La chute de Saigon en 1975 par les forces communistes et l’évasion désespérée des citoyens sud-vietnamiens – les élites, les coopérateurs américains, les gens ordinaires – constituent la première séquence majeure du roman. Alors que les civils et les rangs restants de l’armée vaincue se battent pour des places dans les avions, la mort se fait proche : « Nous écoutâmes le chant des roquettes katioucha qui sifflaient au loin comme des bibliothécaires exigeant le silence absolu ».

Les roquettes ne sont pas très loin pendant très longtemps ; au milieu des corps carbonisés et des C-130 éclatés, le capitaine, le général et la famille du général s’en sortent, avec l’ancien ami du capitaine, Bon, futur assassin professionnel, dont la femme et le jeune enfant sont abattus sur le tarmac. Graphique, tendu, sans un temps de respiration, l’ensemble de la séquence est émotionnellement déchirant et exceptionnellement lisible.

Le rythme devient par la suite plus modéré, quand les réfugiés s’installent en Californie. C’est alors le compte-rendu de la vie des immigrants des années 70 et 80, ainsi que l’anomie, la nostalgie et les conflits générationnels, au milieu des magasins d’alcool et des restaurants ethniques.

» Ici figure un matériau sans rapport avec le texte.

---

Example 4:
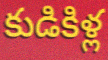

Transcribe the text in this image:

కుడికిళ్ల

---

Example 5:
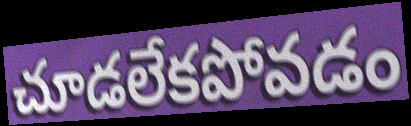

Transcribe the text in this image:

చూడలేకపోవడం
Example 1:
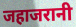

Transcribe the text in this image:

जहाजरानी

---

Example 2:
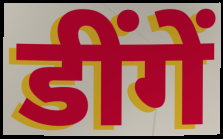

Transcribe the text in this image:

डींगें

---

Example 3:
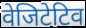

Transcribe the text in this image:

वेजिटेटिव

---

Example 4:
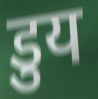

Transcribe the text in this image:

डुय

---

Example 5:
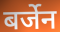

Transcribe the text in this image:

बर्जेन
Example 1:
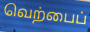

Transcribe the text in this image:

வெற்பைப்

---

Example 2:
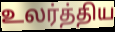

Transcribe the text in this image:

உலர்த்திய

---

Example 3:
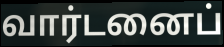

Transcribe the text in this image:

வார்டனைப்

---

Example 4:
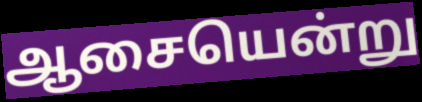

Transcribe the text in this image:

ஆசையென்று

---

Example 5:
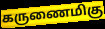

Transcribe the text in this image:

கருணைமிகு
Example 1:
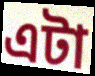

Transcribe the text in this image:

এটা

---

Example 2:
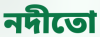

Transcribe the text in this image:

নদীতো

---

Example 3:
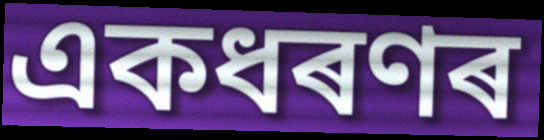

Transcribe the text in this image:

একধৰণৰ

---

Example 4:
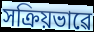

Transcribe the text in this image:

সক্ৰিয়ভাৱে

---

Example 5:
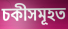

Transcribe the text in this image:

চকীসমূহত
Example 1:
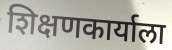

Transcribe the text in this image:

शिक्षणकार्याला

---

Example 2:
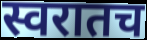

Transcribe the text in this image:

स्वरातच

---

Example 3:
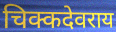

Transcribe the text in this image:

चिक्कदेवराय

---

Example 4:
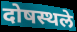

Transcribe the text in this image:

दोषस्थले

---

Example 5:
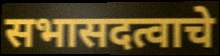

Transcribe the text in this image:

सभासदत्वाचे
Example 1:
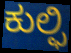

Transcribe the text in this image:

ಕುಲ್ಫಿ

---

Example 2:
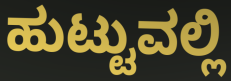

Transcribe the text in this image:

ಹುಟ್ಟುವಲ್ಲಿ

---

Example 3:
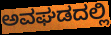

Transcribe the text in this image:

ಅವಘಡದಲ್ಲಿ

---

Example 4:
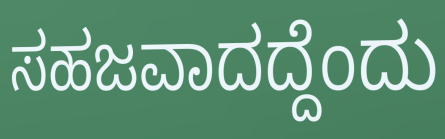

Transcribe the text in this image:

ಸಹಜವಾದದ್ದೆಂದು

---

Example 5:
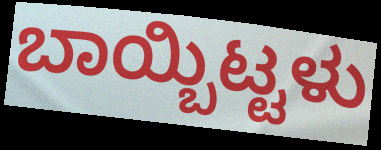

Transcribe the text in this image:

ಬಾಯ್ಬಿಟ್ಟಳು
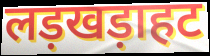
लड़खड़ाहट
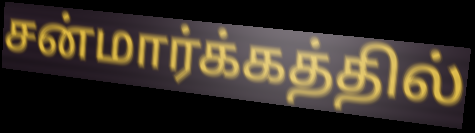
சன்மார்க்கத்தில்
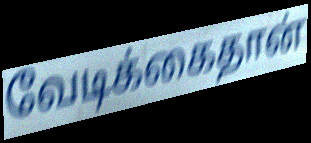
வேடிக்கைதான்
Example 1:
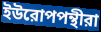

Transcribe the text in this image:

ইউরোপপন্থীরা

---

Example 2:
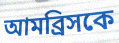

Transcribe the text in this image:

আমব্রিসকে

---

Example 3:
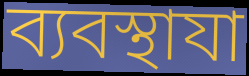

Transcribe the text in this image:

ব্যবস্থাযা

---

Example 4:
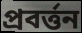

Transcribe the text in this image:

প্রবর্ত্তন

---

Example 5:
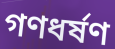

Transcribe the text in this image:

গণধর্ষণ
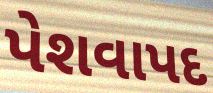
પેશવાપદ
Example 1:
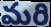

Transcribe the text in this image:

మరి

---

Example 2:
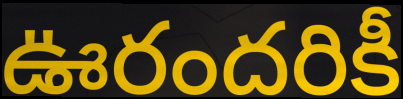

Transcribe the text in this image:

ఊరందరికీ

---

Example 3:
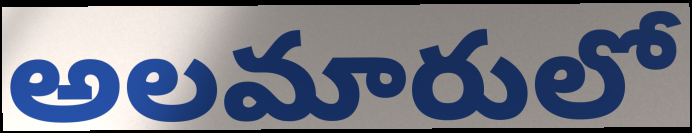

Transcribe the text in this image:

అలమారులో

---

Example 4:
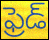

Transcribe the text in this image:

ఫ్రెడ్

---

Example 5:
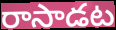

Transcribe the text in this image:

రాసాడట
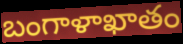
బంగాళాఖాతం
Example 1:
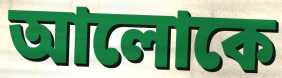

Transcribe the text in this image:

আলোকে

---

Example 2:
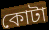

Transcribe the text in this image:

কোটা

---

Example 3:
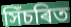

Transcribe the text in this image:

সিঁচৰিত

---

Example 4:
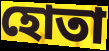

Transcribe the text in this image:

হোতা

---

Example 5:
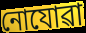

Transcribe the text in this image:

নোযোৱা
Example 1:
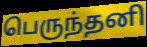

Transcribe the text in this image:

பெருந்தனி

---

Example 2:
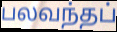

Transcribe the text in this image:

பலவந்தப்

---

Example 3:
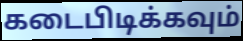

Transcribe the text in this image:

கடைபிடிக்கவும்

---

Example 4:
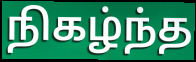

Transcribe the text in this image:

நிகழ்ந்த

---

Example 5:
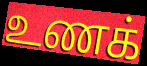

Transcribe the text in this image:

உணக்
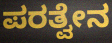
ಪರತ್ವೇನ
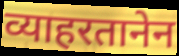
व्याहरतानेन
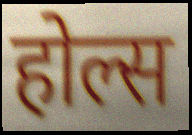
होल्स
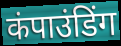
कंपाउंडिंग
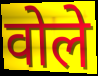
वोले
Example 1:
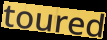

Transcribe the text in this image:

toured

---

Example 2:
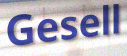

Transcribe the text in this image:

Gesell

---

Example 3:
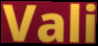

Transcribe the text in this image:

Vali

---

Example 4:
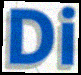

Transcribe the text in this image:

Di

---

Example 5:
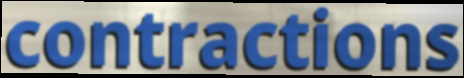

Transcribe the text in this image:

contractions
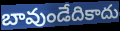
బావుండేదికాదు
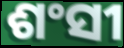
ଶଂସୀ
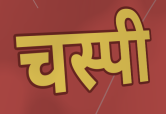
चस्पी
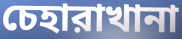
চেহারাখানা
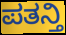
ಪತನ್ತಿ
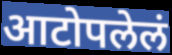
आटोपलेलं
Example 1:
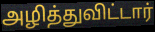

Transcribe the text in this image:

அழித்துவிட்டார்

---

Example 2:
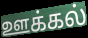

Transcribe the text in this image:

ஊக்கல்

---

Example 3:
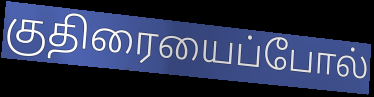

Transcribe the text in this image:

குதிரையைப்போல்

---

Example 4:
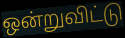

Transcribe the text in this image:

ஒன்றுவிட்டு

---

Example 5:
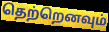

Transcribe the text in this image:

தெற்றெனவும்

Le capitaine trouve un travail dans une fac locale sous la supervision d’un universitaire orientaliste tout en restant en contact étroit avec le général et ses projets de contre-révolution.

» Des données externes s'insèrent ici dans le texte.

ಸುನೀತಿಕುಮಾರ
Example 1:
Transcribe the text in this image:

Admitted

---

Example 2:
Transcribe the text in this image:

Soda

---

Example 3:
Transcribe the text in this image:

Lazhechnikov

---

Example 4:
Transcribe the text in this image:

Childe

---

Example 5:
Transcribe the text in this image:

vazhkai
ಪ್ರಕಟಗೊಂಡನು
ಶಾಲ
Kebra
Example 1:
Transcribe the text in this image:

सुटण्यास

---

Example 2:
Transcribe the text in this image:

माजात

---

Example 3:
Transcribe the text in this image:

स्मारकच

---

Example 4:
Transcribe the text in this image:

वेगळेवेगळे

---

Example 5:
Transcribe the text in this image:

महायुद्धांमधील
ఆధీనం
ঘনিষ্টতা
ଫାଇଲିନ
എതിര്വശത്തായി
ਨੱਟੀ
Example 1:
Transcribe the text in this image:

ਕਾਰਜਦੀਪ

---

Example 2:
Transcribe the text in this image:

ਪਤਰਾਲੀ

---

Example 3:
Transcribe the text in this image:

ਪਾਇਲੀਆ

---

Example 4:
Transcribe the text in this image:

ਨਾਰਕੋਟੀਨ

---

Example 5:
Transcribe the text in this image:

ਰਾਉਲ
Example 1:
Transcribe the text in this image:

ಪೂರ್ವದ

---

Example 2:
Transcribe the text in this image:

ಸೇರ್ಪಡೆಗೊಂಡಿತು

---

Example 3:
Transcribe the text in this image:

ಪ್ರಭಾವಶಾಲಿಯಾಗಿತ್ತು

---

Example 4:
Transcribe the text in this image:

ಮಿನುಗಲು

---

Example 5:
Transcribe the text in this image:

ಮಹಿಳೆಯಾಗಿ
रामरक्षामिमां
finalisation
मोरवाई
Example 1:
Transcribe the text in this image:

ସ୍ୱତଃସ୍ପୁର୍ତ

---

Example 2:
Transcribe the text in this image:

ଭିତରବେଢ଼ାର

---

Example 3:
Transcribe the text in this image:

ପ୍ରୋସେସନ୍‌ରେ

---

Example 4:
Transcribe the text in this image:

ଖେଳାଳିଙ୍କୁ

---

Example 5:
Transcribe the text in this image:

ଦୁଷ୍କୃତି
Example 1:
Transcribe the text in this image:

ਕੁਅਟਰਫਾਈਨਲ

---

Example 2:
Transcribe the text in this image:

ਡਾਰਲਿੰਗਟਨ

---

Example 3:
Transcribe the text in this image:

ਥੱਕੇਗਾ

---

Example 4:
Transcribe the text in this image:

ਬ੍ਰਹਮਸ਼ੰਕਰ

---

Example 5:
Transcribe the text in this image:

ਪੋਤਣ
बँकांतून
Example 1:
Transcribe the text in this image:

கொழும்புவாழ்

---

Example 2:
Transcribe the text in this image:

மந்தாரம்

« Devant cette bande d’étrangers en tenue de camouflage faisant des entraînements militaires et de la gymnastique, un xénophobe aurait pu nous prendre pour l’avant-garde de l’invasion asiatique du territoire américain, le péril jaune s’abattant sur la Californie, le rêve diabolique de Ming devenu réalité. On en était loin. Pour tout dire, en se préparant à envahir notre patrie devenue communiste, les hommes du général étaient en train de se transformer en nouveaux Américains. Car, après tout, rien n’était plus américain que brandir un pistolet et s’engager à mourir pour la liberté et l’indépendance, sauf s’il s’agissait de brandir un pistolet pour priver quelqu’un d’autre de sa liberté et de son indépendance. »

Les efforts du général sont alimentés par sa paranoïa – raisonnable – sur l’existence d’espions et d’informateurs dans les rangs de la communauté sud-vietnamienne en exil. À son tour, le capitaine, travaillant avec un Bon désespéré, doit exécuter des ordres de mort contre des hommes innocents, ne serait-ce que pour apaiser le général et protéger sa propre couverture.

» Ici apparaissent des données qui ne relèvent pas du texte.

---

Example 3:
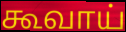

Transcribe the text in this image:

கூவாய்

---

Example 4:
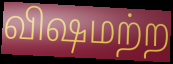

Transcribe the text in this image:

விஷமற்ற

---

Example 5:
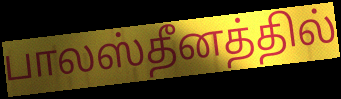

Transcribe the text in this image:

பாலஸ்தீனத்தில்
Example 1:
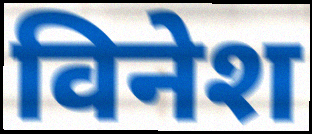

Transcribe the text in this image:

विनेश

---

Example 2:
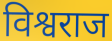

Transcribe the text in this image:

विश्वराज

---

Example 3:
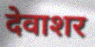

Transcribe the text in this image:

देवाशर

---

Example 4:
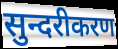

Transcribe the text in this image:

सुन्दरीकरण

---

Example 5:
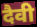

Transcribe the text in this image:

दैवी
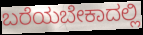
ಬರೆಯಬೇಕಾದಲ್ಲಿ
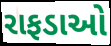
રાફડાઓ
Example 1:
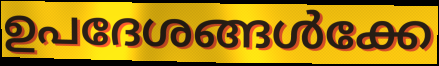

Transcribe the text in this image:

ഉപദേശങ്ങൾക്കേ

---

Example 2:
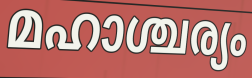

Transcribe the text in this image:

മഹാശ്ചര്യം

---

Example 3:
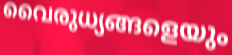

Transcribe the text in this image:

വൈരുധ്യങ്ങളെയും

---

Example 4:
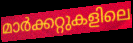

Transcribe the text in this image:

മാർക്കറ്റുകളിലെ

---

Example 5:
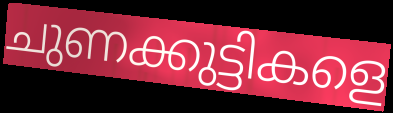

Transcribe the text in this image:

ചുണക്കുട്ടികളെ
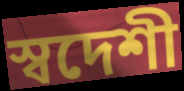
স্বদেশী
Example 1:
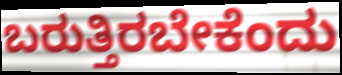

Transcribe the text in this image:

ಬರುತ್ತಿರಬೇಕೆಂದು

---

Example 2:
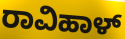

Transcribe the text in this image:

ರಾವಿಹಾಳ್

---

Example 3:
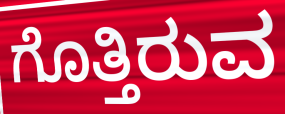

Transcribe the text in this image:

ಗೊತ್ತಿರುವ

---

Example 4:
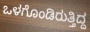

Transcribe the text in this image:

ಒಳಗೊಂಡಿರುತ್ತಿದ್ದ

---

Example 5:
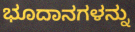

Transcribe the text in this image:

ಭೂದಾನಗಳನ್ನು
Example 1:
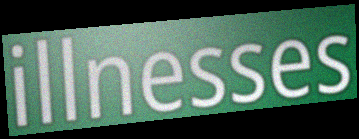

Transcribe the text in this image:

illnesses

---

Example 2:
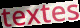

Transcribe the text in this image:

textes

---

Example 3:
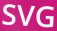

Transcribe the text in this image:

SVG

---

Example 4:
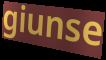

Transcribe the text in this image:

giunse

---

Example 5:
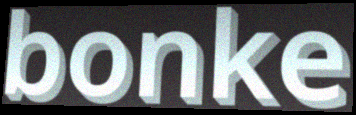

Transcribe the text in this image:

bonke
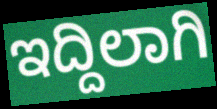
ಇದ್ದಿಲಾಗಿ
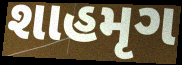
શાહમૃગ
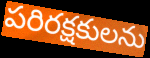
పరిరక్షకులను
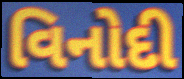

L’histoire continue, tout aussi passionnante, toute aussi prenante et ne vous lâche pas jusqu’à la fin. La réflexion sur la vie et la mort est là, lancinante.

« Vivre, c’était être hanté par l’inexorabilité de sa propre déchéance, et être mort, c’était être hanté par le souvenir d’avoir vécu. »

Le Sympathisant est une excellente œuvre littéraire, qui finit, avec une troublante résonance actuelle, dans un bateau de réfugiés où les idées opposées sur les intentions, les actions et leurs conséquences prennent forme humaine.

« Demain, nous rejoindrons les dizaines de milliers de gens qui ont pris la mer, réfugiés d’une révolution. […] Demain nous serons au milieu d’inconnus, de marins à contrecœur dont la liste provisoire peut être dressée. Parmi nous il y aura des nourrissons et des enfants, ainsi que des adultes et des parents, mais pas de vieillards, car aucun d’entre eux n’ose entreprendre ce voyage. »

« nous jurons de tenir, sous peine de mourir, cette seule promesse :
Nous vivrons ! »

 

Comments: 1

  1. Audrey says:

    Très envie de le lire. Les critiques sont pour la plupart très bonnes.